## Text excerpt
Though the plaintiff’s argument is not especially well presented, her position is not inconsistent. The fact that there is probable cause does not, by itself, relieve police officers of the need to obtain a warrant. Rather, proof of probable cause must be presented to a neutral and detached magistrate in order to secure a warrant. Only in certain circumstances, not present here, are officers with probable cause justified in proceeding with a warrantless search and seizure.

In Coolidge v. New Hampshire, 403 U.S. 443, 446, 91 S.Ct. 2022, 2027, 29 L.Ed.2d 564 (1971), a plurality of the Supreme Court held that to satisfy the requirements of the plain view exception to the warrant requirement, an officer must have justification for the intrusion and must discover the items he is searching for through inadvertence. “But where the discovery is anticipated,” observed Justice Stewart writing for the court, “where the police know in advance the location of the evidence and intend to seize it, the situation is altogether different.” Justice Stewart explained that in such a situation, “the requirement of a warrant to seize imposes no inconvenience whatever, or at least none which is constitutionally cognizable in a legal system that regards warrantless searches as ‘per se unreasonable’ in the absence of ‘exigent circumstances.’ ” Id. at 470-71, 91 S.Ct. at 2040-41 (emphasis in original).

It is true, as the defendants point out, that only four of the Justices joined that part of the Coolidge opinion in which Justice Stewart held that inadvertence was an element of the plain view exception. Four other Justices dissented and Justice Harlan’s concurrence did not extend to the inadvertence issue. It does not follow, however, as the defendents urge, that the law regarding the inadvertence element of the plain view exception is not clearly established. This circuit, like several others,2 has adopted the rule enunciated by Justice Stewart making inadvertence a requisite element of the plain view exception. In United States v. Welsch, 446 F.2d 220, 223 (10th Cir.1971), we cited language in Coleman concurred in by a majority of justices and held that where police had “preexisting knowledge of the identity and location of an item sufficiently in advance of the seizure to permit the warrant to be applied for and issued____”, a warrant must be obtained. In Martinez v. Turner, 461 F.2d 261, 265 (10th Cir.1972), we cited the plurality opinion in Coolidge and held that, where police officers knew of the existence of an item of evidence and were specifically seeking that item, “It cannot be said that its discovery was inadvertent and the plain view doctrine cannot apply.” See also Lavicky v. Burnett, 758 F.2d 468 (10th Cir.1985); United States v. Tolerton, 669 F.2d 652 (10th Cir.1982), cert. denied, 456 U.S. 949, 102 S.Ct. 2020, 72 L.Ed.2d 473 (1982); United States v. Hampton, 633 F.2d 927 *936(10th Cir.1980), cert. denied, 449 U.S. 1128, 101 S.Ct. 950, 67 L.Ed.2d 116 (1981).

## Exercise details
In the text excerpt above, rewrite the passage that opens with the words "Though the plaintiff’s" and closes with "search and seizure.", renaming "magistrate" as "judge".

## Dataset content

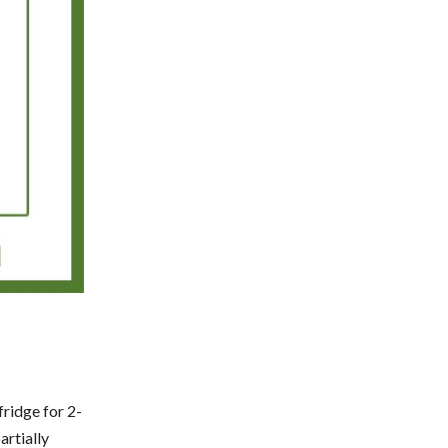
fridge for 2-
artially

...

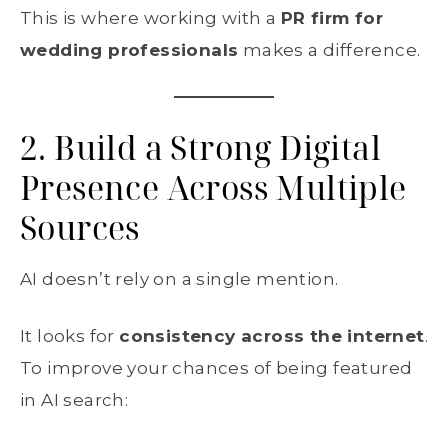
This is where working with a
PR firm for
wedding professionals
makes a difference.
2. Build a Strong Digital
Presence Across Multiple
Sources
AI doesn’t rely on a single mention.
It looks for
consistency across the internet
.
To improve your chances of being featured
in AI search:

## Answer area
Though the plaintiff’s argument is not especially well presented, her position is not inconsistent. The fact that there is probable cause does not, by itself, relieve police officers of the need to obtain a warrant. Rather, proof of probable cause must be presented to a neutral and detached judge in order to secure a warrant. Only in certain circumstances, not present here, are officers with probable cause justified in proceeding with a warrantless search and seizure.